Después seguirá un día normal : llega la sirvienta Dinorah (Greta Cervantez),
único personaje joven de la historia, con retraso, lo que le vale los reproches
de la señora. Esta toma su bolsa y sale, dejando instrucciones de decirle al
señor que va al gimnasio, pero tiene sus hábitos a un salón de baile donde disfruta
bailando tango. Mientras tanto, el señor va a la peluquería de su vieja amante
(Patricia Reyes Spindola ), a quien jala a su casa para tener las relaciones
sexuales acostumbradas. Ella le habla un poco de su esposo, él le habla un poco
de su esposa. Relaciones sin amor, sin siquiera estima.
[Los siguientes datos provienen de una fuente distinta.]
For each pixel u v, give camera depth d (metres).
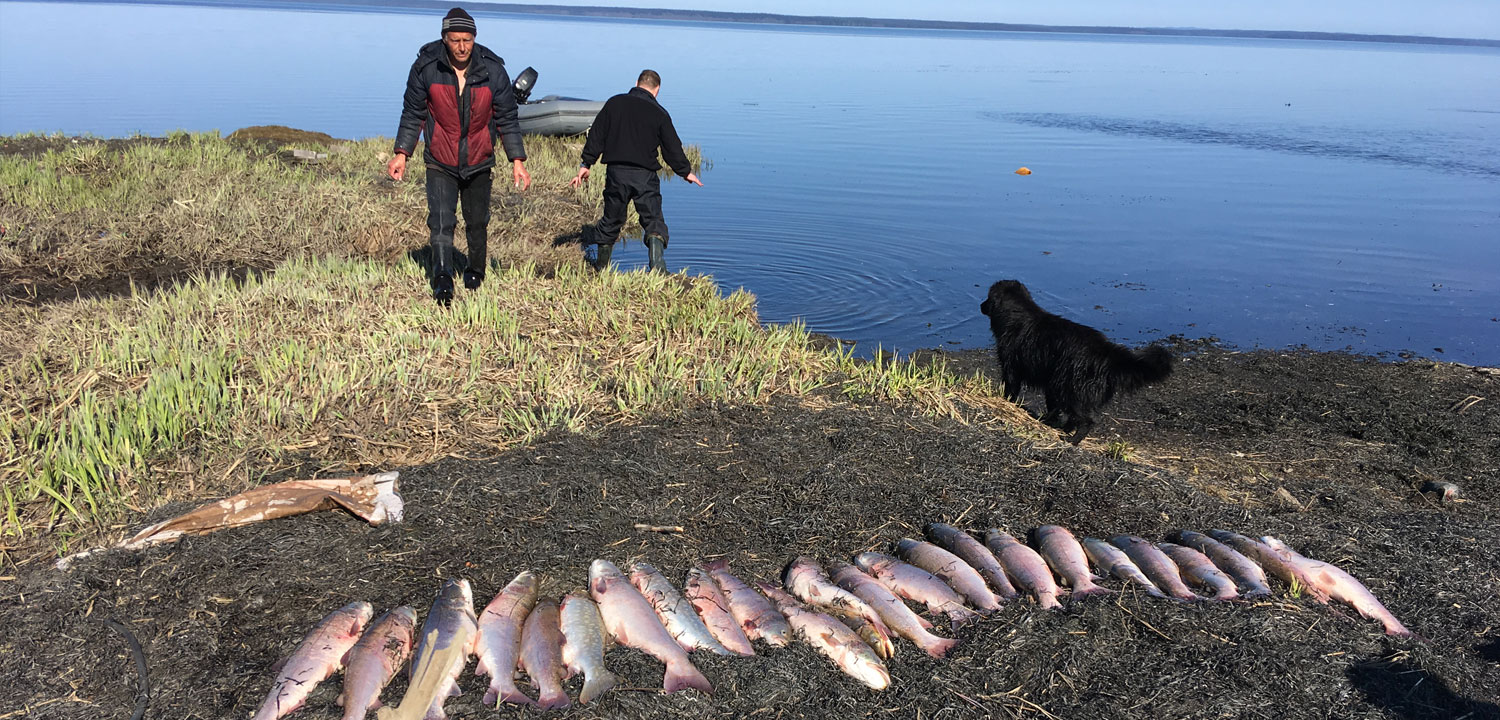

Cuando llega, el esposo
(Jean Meyer) espera fumando en el patio que salga el amante.
En el transcurso de los días se va confirmando la obsesión perversa del
viejo con el sexo, con la vagina, con las bragas de su esposa, que husmea para
comprobar que esta lo engañó cuando en realidad lo único que busca es un poco
de aire, de libertad. Pero los usos y costumbres no permiten que una señora bien
salga de los patrones establecidos. Puede ir a bailar, puede tener una pareja
de baile pero que no trate de hablar con este señor, que no trate de saber cómo
es su vida personal porque inmediatamente el señor (Daniel Giménez Cacho) la pondrá
en su lugar y la tachará de promiscua.
Encerrada, amenazada, deprimida por el aislamiento que provocó el
alejamiento de su hija, a Beatriz no le queda entonces nada que los celos
obsesivos de su esposo, convencido que ella lo engaña con todos. Registra en un
cuaderno los insultos que el viejo le dirige, contabilizando a diario las
ocurrencias de cada palabra ofensiva.
La sirvienta, presa de este ambiente claustrófico, aguanta el voyerismo
del viejo y parece considerarlo normal, como privilegio de hombre, de macho, de
esposo y de patrón.
La casa vieja, abandonada, es un laberinto claustral. Cómo la casa de El castillo de la pureza (1972) dominada por le padre explotador, como el departamento
desolado de Las razones del corazón (2011), como la casa – cabaret de El lugar sin limites (1977). Adentro, la fotografía muy oscura de Alejandro Cantú impone
un ambiente inquietante , ambiguo, asechador.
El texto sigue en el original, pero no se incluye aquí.